== YOUR INSTRUCTIONS ==
Print each line of the material again, keeping everything exact.

== RECORDS FOR THIS TASK ==
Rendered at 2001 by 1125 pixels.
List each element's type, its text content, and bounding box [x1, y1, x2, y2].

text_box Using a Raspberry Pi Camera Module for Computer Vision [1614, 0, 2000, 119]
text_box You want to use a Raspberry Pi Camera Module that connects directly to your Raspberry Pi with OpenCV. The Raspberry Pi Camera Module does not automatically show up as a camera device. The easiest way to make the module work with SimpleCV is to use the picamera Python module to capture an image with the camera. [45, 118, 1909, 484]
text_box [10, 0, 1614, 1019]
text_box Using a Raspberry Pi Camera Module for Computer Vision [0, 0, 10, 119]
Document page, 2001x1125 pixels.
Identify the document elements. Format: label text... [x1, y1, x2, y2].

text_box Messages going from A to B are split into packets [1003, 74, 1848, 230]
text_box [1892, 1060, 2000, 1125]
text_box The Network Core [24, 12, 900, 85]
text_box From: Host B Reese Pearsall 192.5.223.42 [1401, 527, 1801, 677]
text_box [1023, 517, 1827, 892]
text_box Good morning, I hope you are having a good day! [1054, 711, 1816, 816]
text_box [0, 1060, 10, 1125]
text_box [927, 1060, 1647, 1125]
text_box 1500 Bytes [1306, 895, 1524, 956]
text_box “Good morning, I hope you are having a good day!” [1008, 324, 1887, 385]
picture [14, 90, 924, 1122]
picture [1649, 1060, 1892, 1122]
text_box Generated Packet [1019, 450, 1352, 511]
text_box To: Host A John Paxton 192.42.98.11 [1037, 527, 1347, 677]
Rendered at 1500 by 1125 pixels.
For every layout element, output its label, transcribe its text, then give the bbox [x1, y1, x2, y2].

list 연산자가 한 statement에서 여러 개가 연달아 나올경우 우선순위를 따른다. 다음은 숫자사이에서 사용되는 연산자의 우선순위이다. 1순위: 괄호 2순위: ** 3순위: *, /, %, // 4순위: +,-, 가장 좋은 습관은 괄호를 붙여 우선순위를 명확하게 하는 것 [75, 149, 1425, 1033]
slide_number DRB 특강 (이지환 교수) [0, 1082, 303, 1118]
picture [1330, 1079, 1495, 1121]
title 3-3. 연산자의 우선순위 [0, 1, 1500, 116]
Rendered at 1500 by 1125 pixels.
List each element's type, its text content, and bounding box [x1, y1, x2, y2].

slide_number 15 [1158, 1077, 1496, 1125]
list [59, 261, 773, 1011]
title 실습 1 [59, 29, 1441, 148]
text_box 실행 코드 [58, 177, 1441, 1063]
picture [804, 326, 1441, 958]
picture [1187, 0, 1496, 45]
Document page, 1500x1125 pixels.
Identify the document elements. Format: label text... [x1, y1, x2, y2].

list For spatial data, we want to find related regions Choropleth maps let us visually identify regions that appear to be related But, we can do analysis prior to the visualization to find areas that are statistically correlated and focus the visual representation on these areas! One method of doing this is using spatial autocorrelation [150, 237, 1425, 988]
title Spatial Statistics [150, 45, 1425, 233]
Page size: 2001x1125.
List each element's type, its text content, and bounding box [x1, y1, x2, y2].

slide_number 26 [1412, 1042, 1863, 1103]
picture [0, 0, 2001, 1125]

== SOLUTION TO THE EXERCISE ==
Rendered at 2001 by 1125 pixels.
List each element's type, its text content, and bounding box [x1, y1, x2, y2].

text_box Using a Raspberry Pi Camera Module for Computer Vision [1614, 0, 2000, 119]
text_box You want to use a Raspberry Pi Camera Module that connects directly to your Raspberry Pi with OpenCV. The Raspberry Pi Camera Module does not automatically show up as a camera device. The easiest way to make the module work with SimpleCV is to use the picamera Python module to capture an image with the camera. [45, 118, 1909, 484]
text_box [10, 0, 1614, 1019]
text_box Using a Raspberry Pi Camera Module for Computer Vision [0, 0, 10, 119]
Document page, 2001x1125 pixels.
Identify the document elements. Format: label text... [x1, y1, x2, y2].

text_box Messages going from A to B are split into packets [1003, 74, 1848, 230]
text_box [1892, 1060, 2000, 1125]
text_box The Network Core [24, 12, 900, 85]
text_box From: Host B Reese Pearsall 192.5.223.42 [1401, 527, 1801, 677]
text_box [1023, 517, 1827, 892]
text_box Good morning, I hope you are having a good day! [1054, 711, 1816, 816]
text_box [0, 1060, 10, 1125]
text_box [927, 1060, 1647, 1125]
text_box 1500 Bytes [1306, 895, 1524, 956]
text_box “Good morning, I hope you are having a good day!” [1008, 324, 1887, 385]
picture [14, 90, 924, 1122]
picture [1649, 1060, 1892, 1122]
text_box Generated Packet [1019, 450, 1352, 511]
text_box To: Host A John Paxton 192.42.98.11 [1037, 527, 1347, 677]
Rendered at 1500 by 1125 pixels.
For every layout element, output its label, transcribe its text, then give the bbox [x1, y1, x2, y2].

list 연산자가 한 statement에서 여러 개가 연달아 나올경우 우선순위를 따른다. 다음은 숫자사이에서 사용되는 연산자의 우선순위이다. 1순위: 괄호 2순위: ** 3순위: *, /, %, // 4순위: +,-, 가장 좋은 습관은 괄호를 붙여 우선순위를 명확하게 하는 것 [75, 149, 1425, 1033]
slide_number DRB 특강 (이지환 교수) [0, 1082, 303, 1118]
picture [1330, 1079, 1495, 1121]
title 3-3. 연산자의 우선순위 [0, 1, 1500, 116]
Rendered at 1500 by 1125 pixels.
List each element's type, its text content, and bounding box [x1, y1, x2, y2].

slide_number 15 [1158, 1077, 1496, 1125]
list [59, 261, 773, 1011]
title 실습 1 [59, 29, 1441, 148]
text_box 실행 코드 [58, 177, 1441, 1063]
picture [804, 326, 1441, 958]
picture [1187, 0, 1496, 45]
Document page, 1500x1125 pixels.
Identify the document elements. Format: label text... [x1, y1, x2, y2].

list For spatial data, we want to find related regions Choropleth maps let us visually identify regions that appear to be related But, we can do analysis prior to the visualization to find areas that are statistically correlated and focus the visual representation on these areas! One method of doing this is using spatial autocorrelation [150, 237, 1425, 988]
title Spatial Statistics [150, 45, 1425, 233]
Page size: 2001x1125.
List each element's type, its text content, and bounding box [x1, y1, x2, y2].

slide_number 26 [1412, 1042, 1863, 1103]
picture [0, 0, 2001, 1125]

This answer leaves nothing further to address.